--- BEGIN EXERCISE INPUT ---

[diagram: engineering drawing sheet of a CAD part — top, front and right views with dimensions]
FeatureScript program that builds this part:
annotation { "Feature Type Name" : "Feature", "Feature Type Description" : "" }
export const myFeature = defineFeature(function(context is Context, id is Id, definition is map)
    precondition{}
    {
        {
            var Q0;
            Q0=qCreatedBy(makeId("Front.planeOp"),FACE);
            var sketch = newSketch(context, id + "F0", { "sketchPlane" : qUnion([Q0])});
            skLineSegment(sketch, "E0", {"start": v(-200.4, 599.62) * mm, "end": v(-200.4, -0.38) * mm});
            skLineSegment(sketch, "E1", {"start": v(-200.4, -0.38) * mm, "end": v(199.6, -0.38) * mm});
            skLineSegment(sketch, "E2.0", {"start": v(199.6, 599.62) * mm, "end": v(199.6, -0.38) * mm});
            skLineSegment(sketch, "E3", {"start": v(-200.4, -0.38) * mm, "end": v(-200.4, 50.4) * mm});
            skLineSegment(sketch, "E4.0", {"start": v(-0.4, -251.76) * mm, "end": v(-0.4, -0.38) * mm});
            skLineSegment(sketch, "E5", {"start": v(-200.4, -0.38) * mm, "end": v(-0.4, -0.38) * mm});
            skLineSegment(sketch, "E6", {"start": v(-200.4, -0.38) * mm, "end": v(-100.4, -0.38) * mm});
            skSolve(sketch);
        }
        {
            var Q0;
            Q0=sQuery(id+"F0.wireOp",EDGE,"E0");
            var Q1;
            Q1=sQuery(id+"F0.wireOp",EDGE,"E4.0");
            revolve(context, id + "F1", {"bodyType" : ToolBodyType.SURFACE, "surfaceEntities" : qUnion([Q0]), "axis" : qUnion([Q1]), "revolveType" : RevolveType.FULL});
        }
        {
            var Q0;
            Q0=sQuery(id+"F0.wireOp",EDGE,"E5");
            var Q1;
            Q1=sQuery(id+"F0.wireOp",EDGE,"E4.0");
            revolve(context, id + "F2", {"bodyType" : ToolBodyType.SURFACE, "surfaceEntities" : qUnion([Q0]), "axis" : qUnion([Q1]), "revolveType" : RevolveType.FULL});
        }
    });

--- END EXERCISE INPUT ---
--- BEGIN EXERCISE INPUT ---

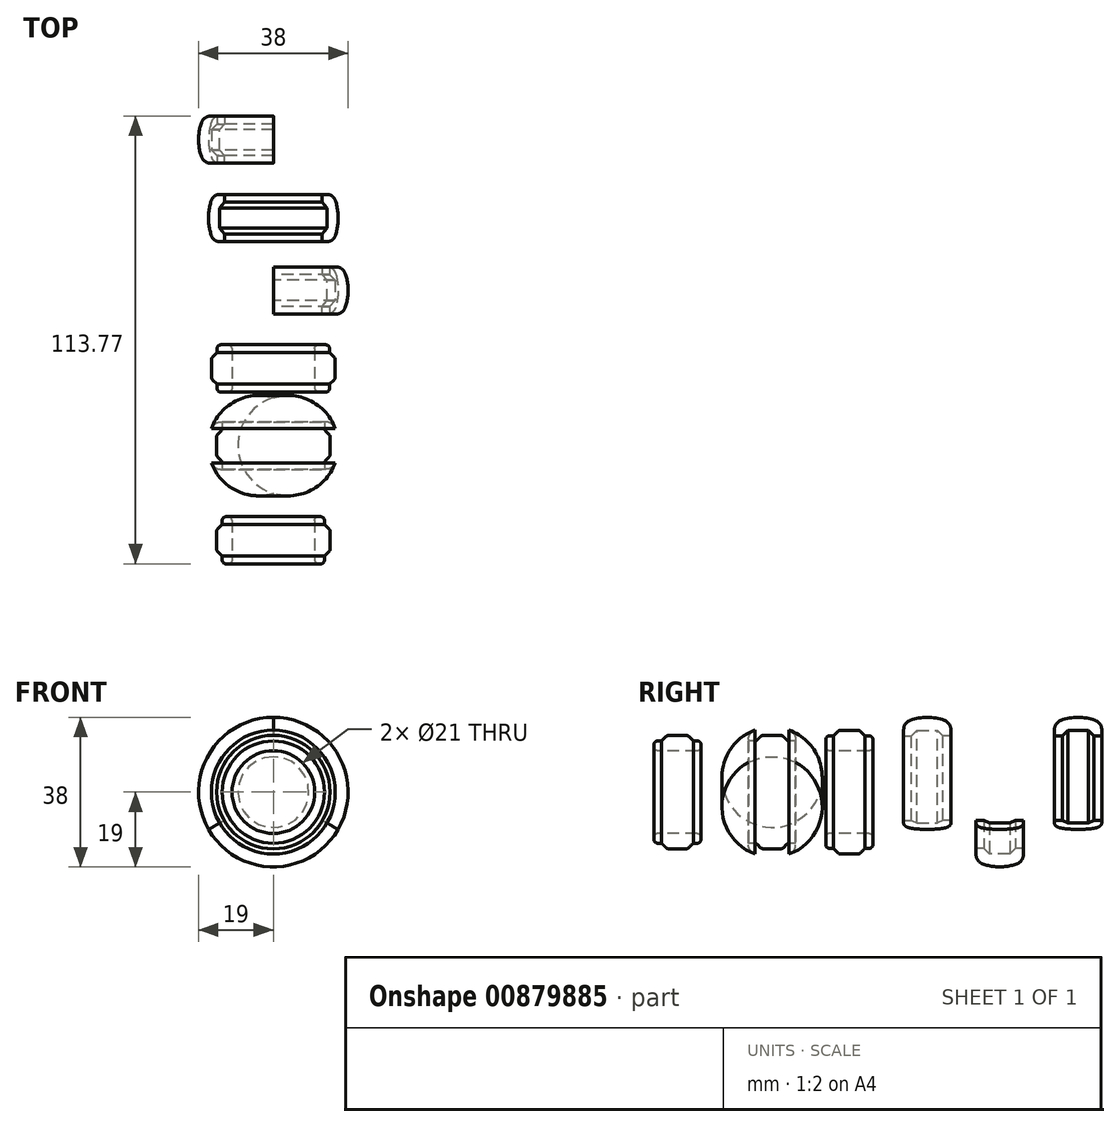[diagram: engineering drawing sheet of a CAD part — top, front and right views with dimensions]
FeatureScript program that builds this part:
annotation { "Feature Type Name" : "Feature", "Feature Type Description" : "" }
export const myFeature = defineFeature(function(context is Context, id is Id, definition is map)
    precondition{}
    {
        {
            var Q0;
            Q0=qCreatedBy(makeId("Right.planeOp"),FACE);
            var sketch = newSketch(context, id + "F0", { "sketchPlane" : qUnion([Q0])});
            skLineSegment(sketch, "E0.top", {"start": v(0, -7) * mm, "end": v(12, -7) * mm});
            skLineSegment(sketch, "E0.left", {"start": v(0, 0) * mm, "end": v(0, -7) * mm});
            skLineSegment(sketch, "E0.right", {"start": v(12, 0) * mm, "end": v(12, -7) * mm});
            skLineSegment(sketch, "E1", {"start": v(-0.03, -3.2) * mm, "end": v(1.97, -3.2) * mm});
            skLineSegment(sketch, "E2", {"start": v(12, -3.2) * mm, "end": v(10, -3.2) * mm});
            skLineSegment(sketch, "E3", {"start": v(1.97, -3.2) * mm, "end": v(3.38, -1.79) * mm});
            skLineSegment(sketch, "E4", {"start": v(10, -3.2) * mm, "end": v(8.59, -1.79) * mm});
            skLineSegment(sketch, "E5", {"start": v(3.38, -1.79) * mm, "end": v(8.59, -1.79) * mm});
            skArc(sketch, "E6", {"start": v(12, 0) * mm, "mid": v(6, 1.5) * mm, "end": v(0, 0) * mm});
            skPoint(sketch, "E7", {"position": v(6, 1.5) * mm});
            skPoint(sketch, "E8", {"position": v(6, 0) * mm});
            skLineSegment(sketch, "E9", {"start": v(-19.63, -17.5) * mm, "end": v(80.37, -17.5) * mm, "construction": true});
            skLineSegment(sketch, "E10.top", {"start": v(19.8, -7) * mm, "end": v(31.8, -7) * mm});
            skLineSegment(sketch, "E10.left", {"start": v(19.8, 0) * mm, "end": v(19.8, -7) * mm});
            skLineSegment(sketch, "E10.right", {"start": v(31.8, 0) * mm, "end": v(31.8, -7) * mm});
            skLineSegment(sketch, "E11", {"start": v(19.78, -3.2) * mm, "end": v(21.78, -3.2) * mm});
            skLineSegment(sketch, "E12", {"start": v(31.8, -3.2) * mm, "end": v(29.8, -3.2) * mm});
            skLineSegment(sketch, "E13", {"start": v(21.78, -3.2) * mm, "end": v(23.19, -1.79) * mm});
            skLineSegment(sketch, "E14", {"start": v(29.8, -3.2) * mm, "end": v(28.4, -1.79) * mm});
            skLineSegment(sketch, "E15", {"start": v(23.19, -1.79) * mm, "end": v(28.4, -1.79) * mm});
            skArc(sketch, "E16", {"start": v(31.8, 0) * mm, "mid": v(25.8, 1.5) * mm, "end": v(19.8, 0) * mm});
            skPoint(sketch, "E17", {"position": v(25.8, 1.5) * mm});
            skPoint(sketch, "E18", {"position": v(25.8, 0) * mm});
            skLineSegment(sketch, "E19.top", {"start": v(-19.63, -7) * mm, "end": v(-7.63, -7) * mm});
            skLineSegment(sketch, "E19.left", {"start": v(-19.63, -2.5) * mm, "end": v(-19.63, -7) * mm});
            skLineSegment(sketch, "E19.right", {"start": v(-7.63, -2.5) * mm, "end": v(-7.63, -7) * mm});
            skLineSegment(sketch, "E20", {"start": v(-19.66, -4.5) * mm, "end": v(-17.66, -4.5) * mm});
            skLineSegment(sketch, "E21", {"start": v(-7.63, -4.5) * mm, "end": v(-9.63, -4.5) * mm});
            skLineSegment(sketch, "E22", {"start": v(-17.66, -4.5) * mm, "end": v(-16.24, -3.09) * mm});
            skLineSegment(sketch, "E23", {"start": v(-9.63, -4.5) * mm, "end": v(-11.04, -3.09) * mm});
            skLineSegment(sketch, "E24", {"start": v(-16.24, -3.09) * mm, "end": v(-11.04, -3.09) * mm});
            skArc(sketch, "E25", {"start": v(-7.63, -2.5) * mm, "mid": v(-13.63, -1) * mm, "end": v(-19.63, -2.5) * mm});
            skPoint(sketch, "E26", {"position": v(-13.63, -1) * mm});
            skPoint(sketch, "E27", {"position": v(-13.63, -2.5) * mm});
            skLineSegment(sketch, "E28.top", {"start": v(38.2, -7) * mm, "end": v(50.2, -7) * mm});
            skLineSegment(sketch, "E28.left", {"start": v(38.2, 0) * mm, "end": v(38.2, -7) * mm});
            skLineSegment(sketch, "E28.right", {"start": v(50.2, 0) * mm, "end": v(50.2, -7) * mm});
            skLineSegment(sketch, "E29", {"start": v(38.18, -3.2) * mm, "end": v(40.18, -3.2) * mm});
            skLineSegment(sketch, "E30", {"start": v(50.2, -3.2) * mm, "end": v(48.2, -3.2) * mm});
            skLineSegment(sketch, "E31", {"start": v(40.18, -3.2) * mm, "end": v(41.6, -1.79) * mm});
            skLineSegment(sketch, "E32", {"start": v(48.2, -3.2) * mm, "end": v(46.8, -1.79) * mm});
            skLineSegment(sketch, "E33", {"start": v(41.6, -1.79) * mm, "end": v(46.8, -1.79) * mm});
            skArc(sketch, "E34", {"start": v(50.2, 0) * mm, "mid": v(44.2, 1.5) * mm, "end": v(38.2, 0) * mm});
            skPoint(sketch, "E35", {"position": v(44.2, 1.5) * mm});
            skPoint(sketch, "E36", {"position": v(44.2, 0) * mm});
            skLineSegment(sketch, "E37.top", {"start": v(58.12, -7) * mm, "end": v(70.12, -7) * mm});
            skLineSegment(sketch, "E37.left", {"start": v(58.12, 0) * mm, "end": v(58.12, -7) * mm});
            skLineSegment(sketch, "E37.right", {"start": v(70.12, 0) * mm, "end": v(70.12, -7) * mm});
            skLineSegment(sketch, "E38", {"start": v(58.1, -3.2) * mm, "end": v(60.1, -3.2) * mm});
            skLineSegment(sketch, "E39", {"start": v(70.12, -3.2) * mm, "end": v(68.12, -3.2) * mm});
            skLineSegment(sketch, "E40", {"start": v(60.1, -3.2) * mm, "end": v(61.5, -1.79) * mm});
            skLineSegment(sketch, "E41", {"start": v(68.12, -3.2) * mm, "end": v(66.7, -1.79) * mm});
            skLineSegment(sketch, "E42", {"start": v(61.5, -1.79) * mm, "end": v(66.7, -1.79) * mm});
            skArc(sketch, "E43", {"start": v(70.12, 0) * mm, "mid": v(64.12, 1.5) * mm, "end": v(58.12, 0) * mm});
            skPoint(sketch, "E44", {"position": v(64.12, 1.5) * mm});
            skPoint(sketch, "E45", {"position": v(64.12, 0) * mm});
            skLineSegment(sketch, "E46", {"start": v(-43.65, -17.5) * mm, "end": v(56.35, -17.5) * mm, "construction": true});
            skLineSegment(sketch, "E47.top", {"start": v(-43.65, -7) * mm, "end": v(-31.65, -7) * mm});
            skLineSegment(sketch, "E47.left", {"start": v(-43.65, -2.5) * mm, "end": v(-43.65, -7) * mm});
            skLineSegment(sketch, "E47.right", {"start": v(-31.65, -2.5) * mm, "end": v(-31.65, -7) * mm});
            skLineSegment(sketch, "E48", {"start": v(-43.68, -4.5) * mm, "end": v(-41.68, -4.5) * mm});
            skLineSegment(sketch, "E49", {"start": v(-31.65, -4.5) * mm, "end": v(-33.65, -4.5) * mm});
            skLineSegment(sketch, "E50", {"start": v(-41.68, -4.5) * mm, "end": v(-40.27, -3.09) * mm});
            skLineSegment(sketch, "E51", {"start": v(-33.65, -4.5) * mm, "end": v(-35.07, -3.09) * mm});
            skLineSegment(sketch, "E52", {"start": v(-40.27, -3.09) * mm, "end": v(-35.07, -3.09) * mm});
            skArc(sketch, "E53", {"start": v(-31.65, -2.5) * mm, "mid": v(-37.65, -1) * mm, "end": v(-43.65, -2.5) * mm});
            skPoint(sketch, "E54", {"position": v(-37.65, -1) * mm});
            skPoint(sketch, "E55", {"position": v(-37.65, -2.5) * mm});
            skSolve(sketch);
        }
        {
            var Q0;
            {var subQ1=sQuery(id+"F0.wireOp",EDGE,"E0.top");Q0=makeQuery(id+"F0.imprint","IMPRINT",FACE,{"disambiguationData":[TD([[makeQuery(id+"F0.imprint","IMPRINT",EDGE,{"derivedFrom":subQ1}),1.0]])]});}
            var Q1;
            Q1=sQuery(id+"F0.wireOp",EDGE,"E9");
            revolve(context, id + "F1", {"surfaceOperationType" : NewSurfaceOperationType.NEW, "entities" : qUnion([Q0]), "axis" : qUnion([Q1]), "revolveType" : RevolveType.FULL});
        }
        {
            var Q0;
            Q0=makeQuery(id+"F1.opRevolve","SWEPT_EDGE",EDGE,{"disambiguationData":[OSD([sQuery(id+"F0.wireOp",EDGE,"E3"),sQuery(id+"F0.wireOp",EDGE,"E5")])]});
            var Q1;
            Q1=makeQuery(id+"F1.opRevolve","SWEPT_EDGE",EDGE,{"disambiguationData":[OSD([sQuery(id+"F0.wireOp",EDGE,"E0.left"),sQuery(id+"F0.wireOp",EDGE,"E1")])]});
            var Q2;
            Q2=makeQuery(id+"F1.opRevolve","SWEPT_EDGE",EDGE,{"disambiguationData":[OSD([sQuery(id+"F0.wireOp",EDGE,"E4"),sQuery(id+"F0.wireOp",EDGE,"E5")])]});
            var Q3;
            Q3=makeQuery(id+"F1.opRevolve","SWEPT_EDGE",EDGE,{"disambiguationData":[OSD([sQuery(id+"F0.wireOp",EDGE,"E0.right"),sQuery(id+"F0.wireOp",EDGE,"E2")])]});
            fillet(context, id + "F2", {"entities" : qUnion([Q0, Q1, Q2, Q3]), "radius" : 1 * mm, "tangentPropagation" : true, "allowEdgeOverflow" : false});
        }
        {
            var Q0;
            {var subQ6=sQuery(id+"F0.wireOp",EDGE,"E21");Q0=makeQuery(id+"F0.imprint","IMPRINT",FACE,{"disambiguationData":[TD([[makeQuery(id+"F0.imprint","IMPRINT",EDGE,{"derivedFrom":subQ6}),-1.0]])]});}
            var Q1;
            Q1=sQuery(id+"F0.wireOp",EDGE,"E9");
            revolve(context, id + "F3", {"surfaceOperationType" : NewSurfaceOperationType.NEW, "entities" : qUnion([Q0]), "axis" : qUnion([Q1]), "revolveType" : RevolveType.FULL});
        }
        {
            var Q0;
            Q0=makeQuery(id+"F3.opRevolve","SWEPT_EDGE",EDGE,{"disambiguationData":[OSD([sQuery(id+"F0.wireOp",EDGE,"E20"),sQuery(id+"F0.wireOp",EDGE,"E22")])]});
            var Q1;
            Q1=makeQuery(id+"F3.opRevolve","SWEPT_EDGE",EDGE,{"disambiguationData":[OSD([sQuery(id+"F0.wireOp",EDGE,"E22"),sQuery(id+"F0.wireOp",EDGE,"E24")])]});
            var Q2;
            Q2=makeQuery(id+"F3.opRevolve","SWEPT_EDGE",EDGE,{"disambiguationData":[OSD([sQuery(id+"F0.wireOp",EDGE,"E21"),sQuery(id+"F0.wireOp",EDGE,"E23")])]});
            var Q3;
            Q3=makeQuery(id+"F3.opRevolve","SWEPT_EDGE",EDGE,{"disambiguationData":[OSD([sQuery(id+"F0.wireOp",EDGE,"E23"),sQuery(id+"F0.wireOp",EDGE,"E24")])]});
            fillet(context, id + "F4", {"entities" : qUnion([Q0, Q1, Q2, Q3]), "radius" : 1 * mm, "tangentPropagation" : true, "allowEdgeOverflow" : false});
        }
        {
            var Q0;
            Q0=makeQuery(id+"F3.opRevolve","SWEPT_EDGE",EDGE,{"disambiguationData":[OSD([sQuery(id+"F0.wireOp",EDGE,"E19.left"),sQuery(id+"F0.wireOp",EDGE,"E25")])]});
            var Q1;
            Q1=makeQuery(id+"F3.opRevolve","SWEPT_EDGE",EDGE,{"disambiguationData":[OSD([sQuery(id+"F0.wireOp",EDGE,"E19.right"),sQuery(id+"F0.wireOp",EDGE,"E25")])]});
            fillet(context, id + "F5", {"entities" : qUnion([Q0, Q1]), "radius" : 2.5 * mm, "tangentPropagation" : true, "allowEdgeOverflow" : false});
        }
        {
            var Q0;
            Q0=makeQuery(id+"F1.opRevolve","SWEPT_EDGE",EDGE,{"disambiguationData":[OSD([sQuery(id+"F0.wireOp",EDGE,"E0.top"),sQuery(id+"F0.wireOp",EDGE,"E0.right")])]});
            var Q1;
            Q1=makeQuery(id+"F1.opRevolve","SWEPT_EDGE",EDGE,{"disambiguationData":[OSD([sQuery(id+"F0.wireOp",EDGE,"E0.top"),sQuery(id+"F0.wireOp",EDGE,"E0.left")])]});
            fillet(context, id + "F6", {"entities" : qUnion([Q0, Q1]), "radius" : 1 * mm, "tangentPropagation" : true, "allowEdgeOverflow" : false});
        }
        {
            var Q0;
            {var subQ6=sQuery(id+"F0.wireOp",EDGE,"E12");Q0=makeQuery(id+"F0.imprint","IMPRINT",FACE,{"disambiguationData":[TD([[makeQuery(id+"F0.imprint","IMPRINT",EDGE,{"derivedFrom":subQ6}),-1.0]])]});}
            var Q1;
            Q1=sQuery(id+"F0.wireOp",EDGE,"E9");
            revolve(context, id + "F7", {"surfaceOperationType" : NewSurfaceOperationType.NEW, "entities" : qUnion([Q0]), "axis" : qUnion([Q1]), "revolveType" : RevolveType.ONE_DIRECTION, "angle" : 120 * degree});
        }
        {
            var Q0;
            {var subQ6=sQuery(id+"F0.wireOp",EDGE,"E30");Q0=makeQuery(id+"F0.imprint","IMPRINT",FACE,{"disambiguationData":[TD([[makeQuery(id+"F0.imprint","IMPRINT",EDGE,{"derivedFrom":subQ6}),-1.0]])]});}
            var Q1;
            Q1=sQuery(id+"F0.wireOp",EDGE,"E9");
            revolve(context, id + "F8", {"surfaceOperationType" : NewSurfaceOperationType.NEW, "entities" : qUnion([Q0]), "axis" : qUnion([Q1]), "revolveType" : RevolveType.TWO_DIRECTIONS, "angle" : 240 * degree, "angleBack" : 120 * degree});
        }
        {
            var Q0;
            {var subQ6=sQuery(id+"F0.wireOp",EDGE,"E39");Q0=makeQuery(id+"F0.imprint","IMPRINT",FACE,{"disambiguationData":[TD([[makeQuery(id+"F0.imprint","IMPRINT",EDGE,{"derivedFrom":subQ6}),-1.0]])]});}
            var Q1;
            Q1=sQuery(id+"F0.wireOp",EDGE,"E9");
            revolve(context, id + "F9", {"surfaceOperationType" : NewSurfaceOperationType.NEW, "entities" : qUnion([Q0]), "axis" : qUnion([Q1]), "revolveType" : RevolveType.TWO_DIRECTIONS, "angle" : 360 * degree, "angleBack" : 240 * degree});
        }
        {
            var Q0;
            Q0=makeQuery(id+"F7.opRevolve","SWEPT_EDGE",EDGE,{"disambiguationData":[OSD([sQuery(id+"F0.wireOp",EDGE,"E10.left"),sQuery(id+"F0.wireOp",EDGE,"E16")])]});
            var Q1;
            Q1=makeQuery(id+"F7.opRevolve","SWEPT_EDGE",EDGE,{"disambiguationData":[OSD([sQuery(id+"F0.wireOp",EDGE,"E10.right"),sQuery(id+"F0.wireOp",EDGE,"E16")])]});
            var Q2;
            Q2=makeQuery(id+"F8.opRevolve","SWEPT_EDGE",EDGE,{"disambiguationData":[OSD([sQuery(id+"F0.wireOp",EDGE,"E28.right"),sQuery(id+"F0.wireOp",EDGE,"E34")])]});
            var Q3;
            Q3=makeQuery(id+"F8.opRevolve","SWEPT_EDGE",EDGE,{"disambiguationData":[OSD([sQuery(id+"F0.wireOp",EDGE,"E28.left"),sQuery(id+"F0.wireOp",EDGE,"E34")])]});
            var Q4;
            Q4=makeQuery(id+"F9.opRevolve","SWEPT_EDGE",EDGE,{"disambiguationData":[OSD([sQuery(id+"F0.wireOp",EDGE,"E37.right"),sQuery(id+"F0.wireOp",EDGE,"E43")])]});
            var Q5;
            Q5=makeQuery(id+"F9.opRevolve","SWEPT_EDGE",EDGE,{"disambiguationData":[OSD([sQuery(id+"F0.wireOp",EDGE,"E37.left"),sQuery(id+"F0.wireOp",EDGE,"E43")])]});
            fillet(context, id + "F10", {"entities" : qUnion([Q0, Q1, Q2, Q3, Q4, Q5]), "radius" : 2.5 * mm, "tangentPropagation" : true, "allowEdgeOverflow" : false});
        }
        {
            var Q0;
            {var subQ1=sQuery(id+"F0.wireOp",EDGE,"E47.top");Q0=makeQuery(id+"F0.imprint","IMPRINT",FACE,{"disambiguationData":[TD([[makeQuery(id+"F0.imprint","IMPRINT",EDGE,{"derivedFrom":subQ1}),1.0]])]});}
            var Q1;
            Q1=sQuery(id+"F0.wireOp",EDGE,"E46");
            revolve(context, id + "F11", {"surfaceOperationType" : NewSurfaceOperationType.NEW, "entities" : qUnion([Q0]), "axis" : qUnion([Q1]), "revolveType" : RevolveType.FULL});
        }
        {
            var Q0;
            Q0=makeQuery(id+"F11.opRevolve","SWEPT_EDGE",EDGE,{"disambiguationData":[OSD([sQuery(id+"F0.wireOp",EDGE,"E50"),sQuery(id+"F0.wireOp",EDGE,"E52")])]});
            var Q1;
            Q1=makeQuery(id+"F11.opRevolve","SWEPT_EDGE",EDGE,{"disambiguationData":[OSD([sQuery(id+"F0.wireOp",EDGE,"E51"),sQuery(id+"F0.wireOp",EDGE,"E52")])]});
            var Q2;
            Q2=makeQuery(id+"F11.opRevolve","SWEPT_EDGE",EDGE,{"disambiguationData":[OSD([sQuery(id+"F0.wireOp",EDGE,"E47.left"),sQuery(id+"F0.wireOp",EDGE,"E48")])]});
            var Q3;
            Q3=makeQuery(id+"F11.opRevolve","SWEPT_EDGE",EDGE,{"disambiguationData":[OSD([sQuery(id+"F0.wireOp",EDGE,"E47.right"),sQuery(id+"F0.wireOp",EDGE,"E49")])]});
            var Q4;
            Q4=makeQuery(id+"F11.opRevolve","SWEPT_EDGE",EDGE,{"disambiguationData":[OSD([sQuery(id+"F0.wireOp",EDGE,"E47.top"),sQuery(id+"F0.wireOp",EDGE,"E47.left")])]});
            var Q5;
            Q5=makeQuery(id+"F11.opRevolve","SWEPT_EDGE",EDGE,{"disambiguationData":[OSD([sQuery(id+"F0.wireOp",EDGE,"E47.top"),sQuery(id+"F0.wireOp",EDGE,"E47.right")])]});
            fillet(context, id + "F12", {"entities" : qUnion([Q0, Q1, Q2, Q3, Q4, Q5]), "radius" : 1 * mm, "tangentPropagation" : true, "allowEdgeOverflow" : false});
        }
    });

--- END EXERCISE INPUT ---

### EXERCISE DIRECTIONS
Count the lines above that contain the string "bodyType", treating uppercase and lowercase as different, and give only that number.

### ANSWER TO THE PROBLEM
2